Schweiz-Israel: Ueli Maurer: «Nie wieder!»
Aktualisiert

Schweiz-IsraelUeli Maurer: «Nie wieder!»

Verteidigungsminister Ueli Maurer hat die Holocaust-Gedenkstätte Yad Vashem in Jerusalem besucht. Als er aus der Halle trat, sagte er, ihm fehlen die Worte.

Ueli Maurer legt einen Kranz nieder.

Ueli Maurer legt einen Kranz nieder.

Während gut einer Stunde schritt Ueli Maurer schweigend die Säle des Museums ab. Er erhielt dabei Erklärungen in deutscher Sprache, wie ein Korrespondent der SDA berichtete. Offensichtlich betroffen betrachtete Maurer die Platten, auf denen Aufnahmen des Genozids an den Juden zwischen 1939 und 1945 zu sehen sind.

In der «Halle der Erinnerung» zündete er die Gedenkflamme für die Opfer des Holocaust wieder an und legte einen Blumenkranz nieder. «Mir fehlen die Worte...», sagte Maurer, als er aus der Halle trat. Anschliessend schrieb er an einer kleinen Zeremonie die Worte «Nie wieder!» ins Ehrenbuch des Museums. Maurer war schon mehrfach in Israel, die Yad Vashem-Gedenkstätte besuchte er jedoch zum ersten Mal.

Kein neuer Rüstungsvertrag

Am Sonntagmorgen hatte sich der Bundesrat kurz mit Israels Staatschef Shimon Peres getroffen. Am Sonntagnachmittag stand zudem die Besichtigung zweier Militärbasen in Nord- und Zentralisrael auf dem Programm. Maurer war am Samstag zu dem dreitägigen Arbeitsbesuch eingetroffen. Auf seiner umstrittenen Reise will er sich am Montag auch zu Gesprächen mit seinem Amtskollegen Ehud Barak treffen.

Ein neuer Rüstungsvertrag mit Israel steht dabei nicht zur Debatte. «Im Moment haben wir kein Geld, aber wir prüfen die weitere Entwicklung von israelischen Waffensystemen, die wir bereits haben», hatte der Verteidigungsminister am Freitagabend gegenüber Journalisten in der Schweizer Botschaft in Tel Aviv erklärt.

Er werde in Israel «Diskussionen über Sicherheitsfragen und militärische Angelegenheiten führen, insbesondere über Logistik und Informatik», sagte Maurer. Er betonte, dass er von Israel eingeladen worden sei - «einem befreundeten Staat» - und dass er die Reise «mit Einwilligung des Gesamtbundesrats» mache.

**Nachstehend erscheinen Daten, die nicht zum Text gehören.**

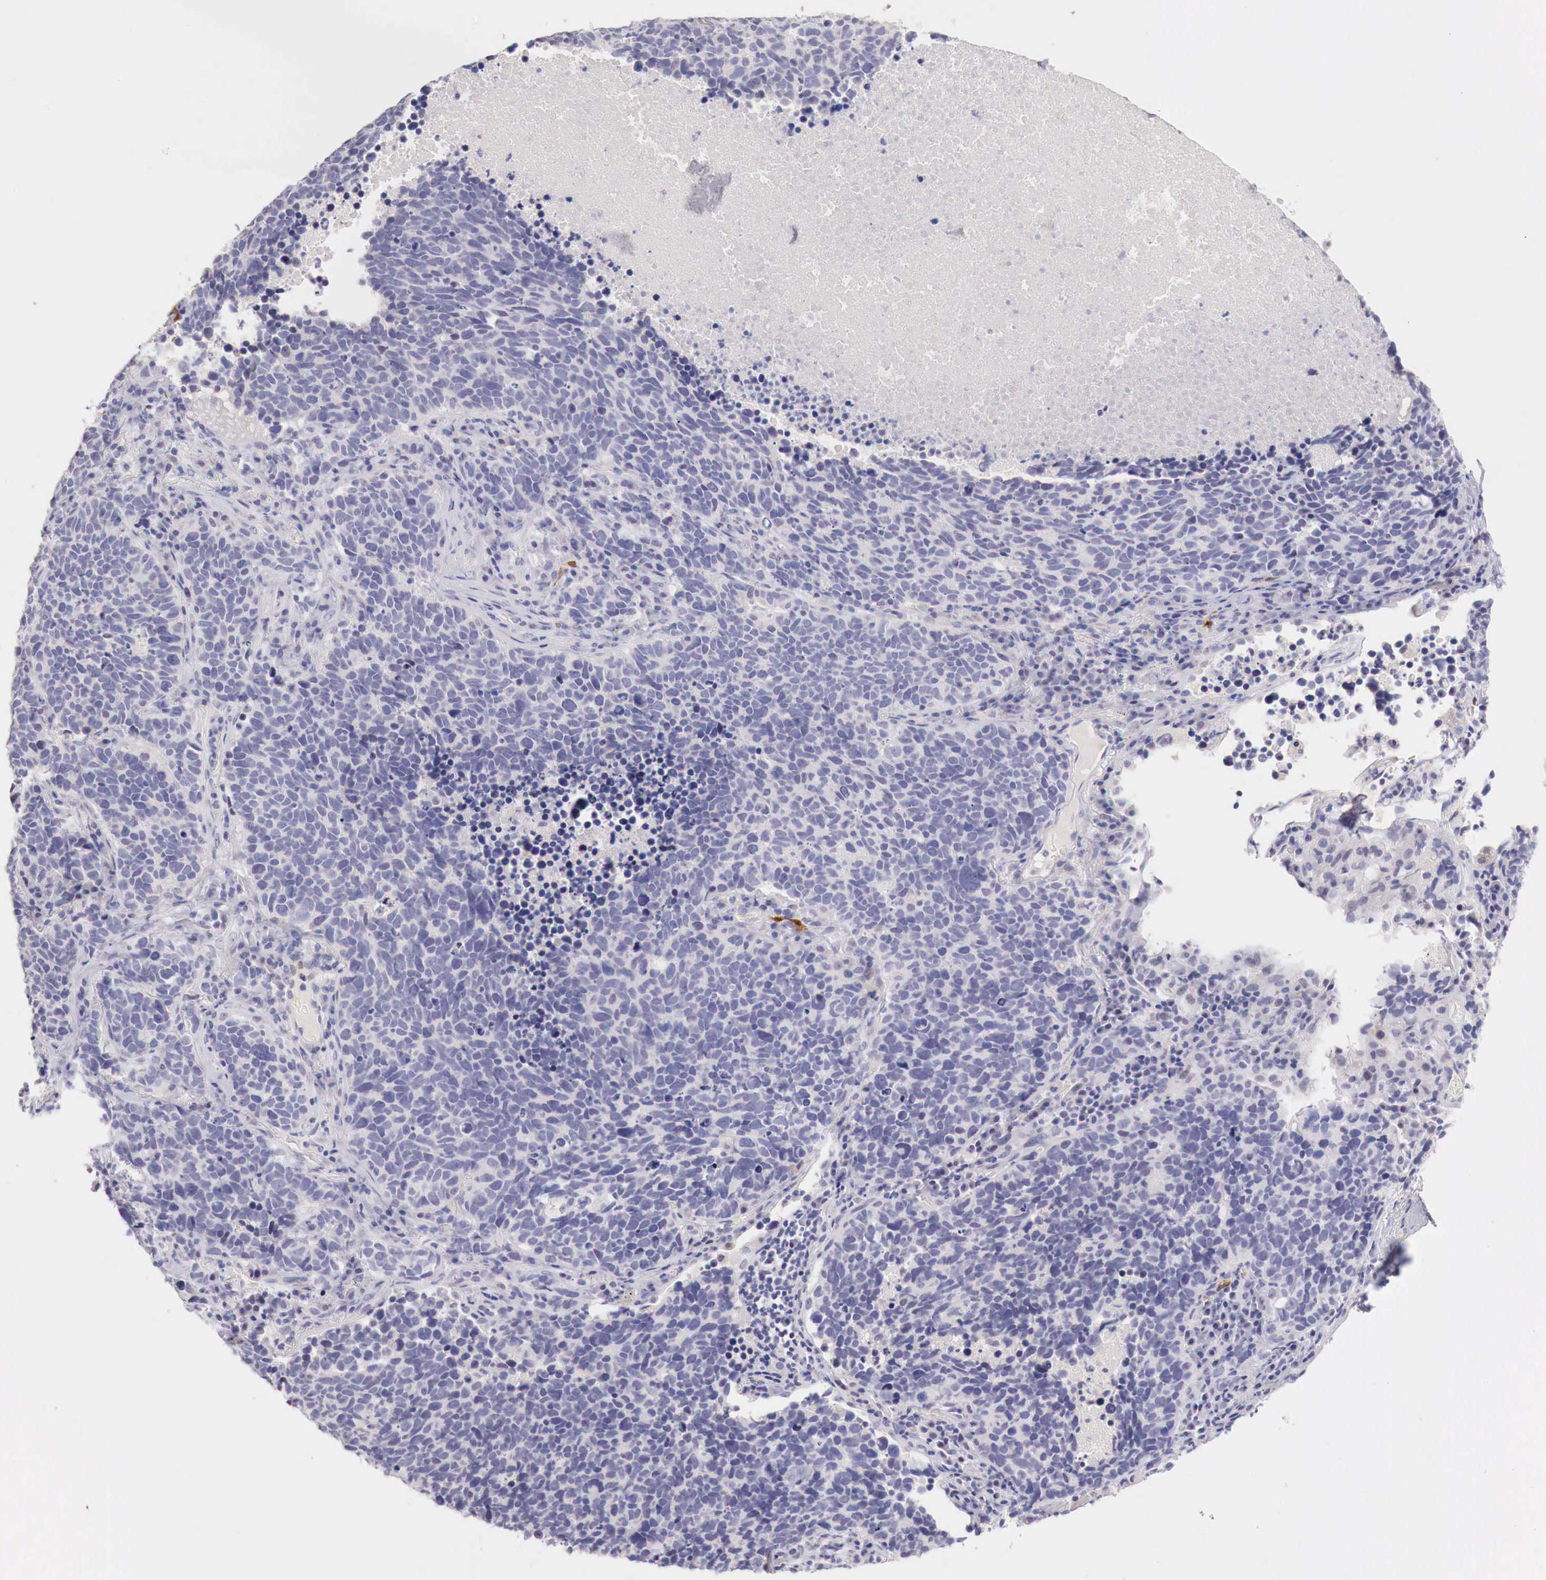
{"staining": {"intensity": "negative", "quantity": "none", "location": "none"}, "tissue": "lung cancer", "cell_type": "Tumor cells", "image_type": "cancer", "snomed": [{"axis": "morphology", "description": "Neoplasm, malignant, NOS"}, {"axis": "topography", "description": "Lung"}], "caption": "This micrograph is of lung cancer (malignant neoplasm) stained with IHC to label a protein in brown with the nuclei are counter-stained blue. There is no expression in tumor cells. (DAB IHC with hematoxylin counter stain).", "gene": "ITIH6", "patient": {"sex": "female", "age": 75}}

Proteste gegen Maurers Reise

Der Besuch hatte in der Schweiz für Proteste gesorgt. Über 30 Nichtregierungsorganisationen hatten Maurer öffentlich aufgefordert, auf den Besuch zu verzichten. Dieser widerspreche dem Engagement der Schweiz für einen dauerhaften und auf Völkerrecht basierenden Frieden im Nahen Osten, argumentierten sie.

In Bern und Genf kam es am Freitag zu kleineren Demonstrationen gegen die Reise. Kurz vor dem Abflug Maurers organisiert die Gruppe für eine Schweiz ohne Armee (GSoA) zudem eine Protestaktion am Zürcher Flughafen. Der Besuch bedeute «eine einseitige Unterstützung der israelischen Besatzung» sowie «ein Einverständnis mit der Straflosigkeit der Verantwortlichen der israelischen Armee», schreibt die GSoA in einer Mitteilung.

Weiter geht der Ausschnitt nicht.